(Change detection data)
┄┄┄┄┄┄┄┄┄┄┄┄┄┄┄┄┄┄┄┄

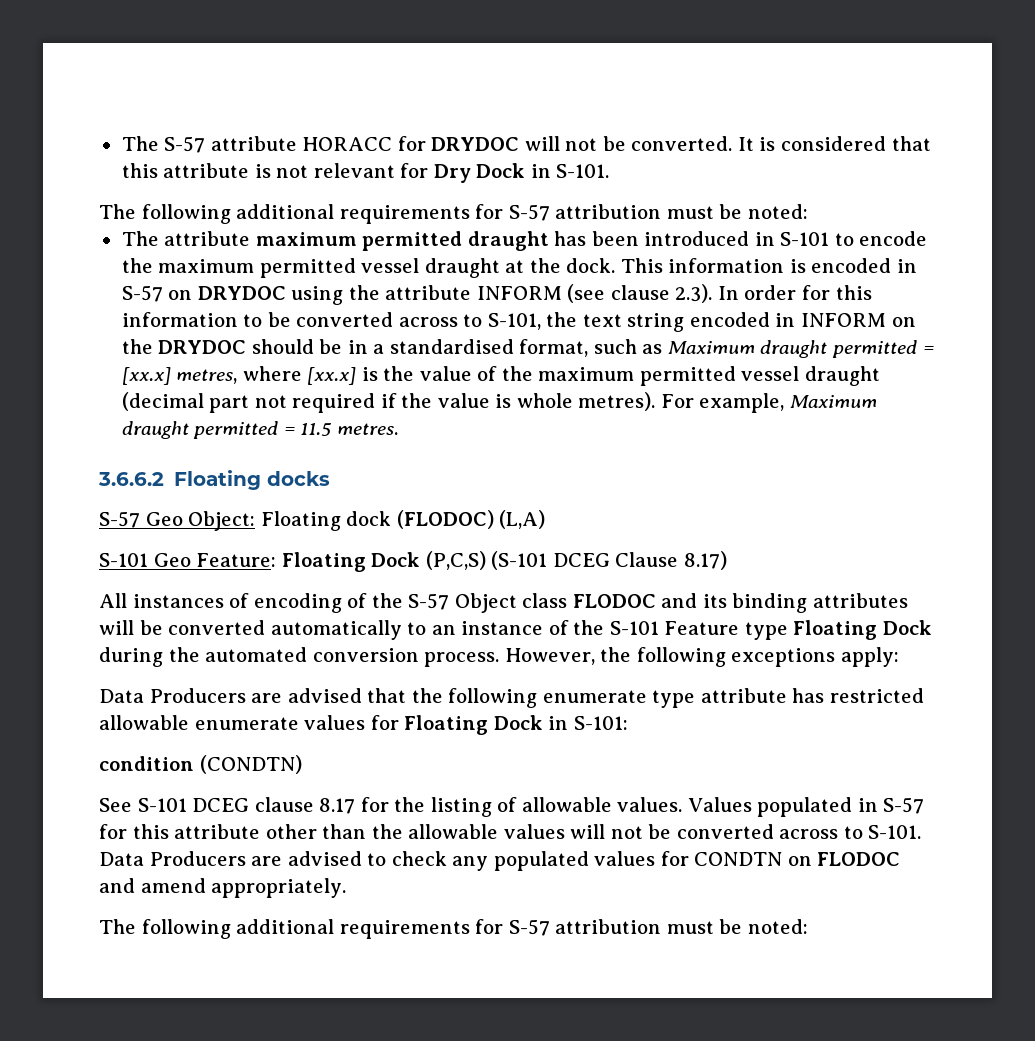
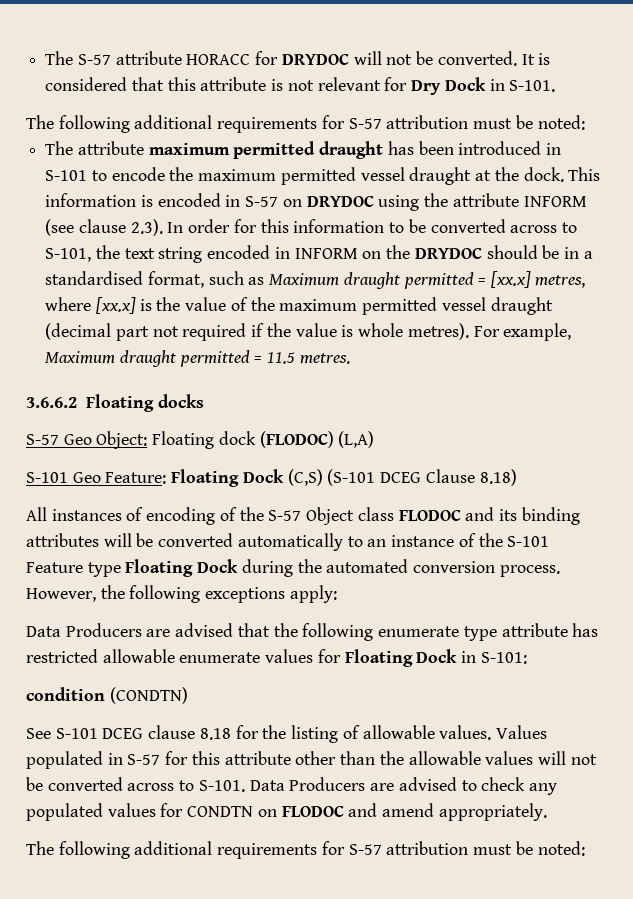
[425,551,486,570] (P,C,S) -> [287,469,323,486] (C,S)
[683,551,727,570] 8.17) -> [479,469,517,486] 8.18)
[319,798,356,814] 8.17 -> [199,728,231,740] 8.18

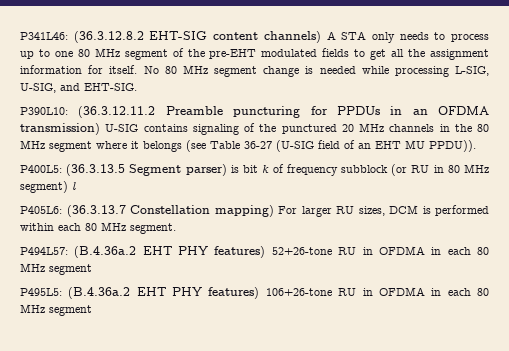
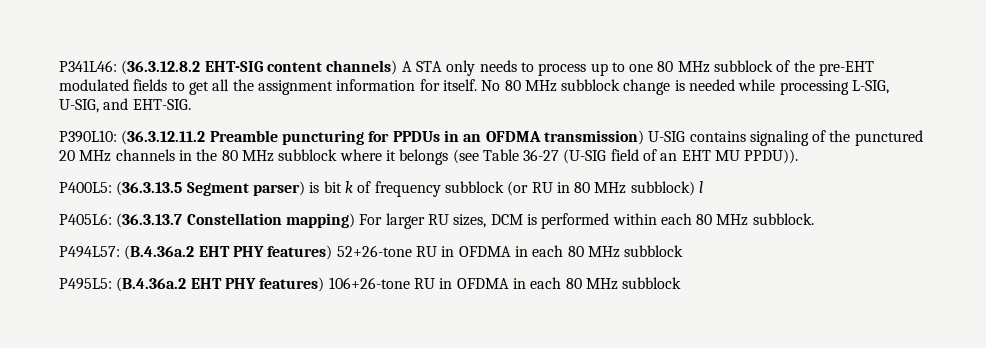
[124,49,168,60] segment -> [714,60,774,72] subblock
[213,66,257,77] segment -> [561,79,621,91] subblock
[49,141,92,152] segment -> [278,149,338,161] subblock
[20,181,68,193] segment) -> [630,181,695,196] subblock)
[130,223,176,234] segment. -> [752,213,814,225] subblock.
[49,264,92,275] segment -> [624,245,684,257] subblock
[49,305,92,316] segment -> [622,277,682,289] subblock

┄┄┄┄┄┄┄┄┄┄┄┄┄┄┄┄┄┄┄┄

_Task item:_
An exact restatement of the lines from the one holding "[319,798,356,814] 8.17 ->" through the end of the entries, both ends included, is the whole answer. Pictures stay out.

_Task output:_
[319,798,356,814] 8.17 -> [199,728,231,740] 8.18

[124,49,168,60] segment -> [714,60,774,72] subblock
[213,66,257,77] segment -> [561,79,621,91] subblock
[49,141,92,152] segment -> [278,149,338,161] subblock
[20,181,68,193] segment) -> [630,181,695,196] subblock)
[130,223,176,234] segment. -> [752,213,814,225] subblock.
[49,264,92,275] segment -> [624,245,684,257] subblock
[49,305,92,316] segment -> [622,277,682,289] subblock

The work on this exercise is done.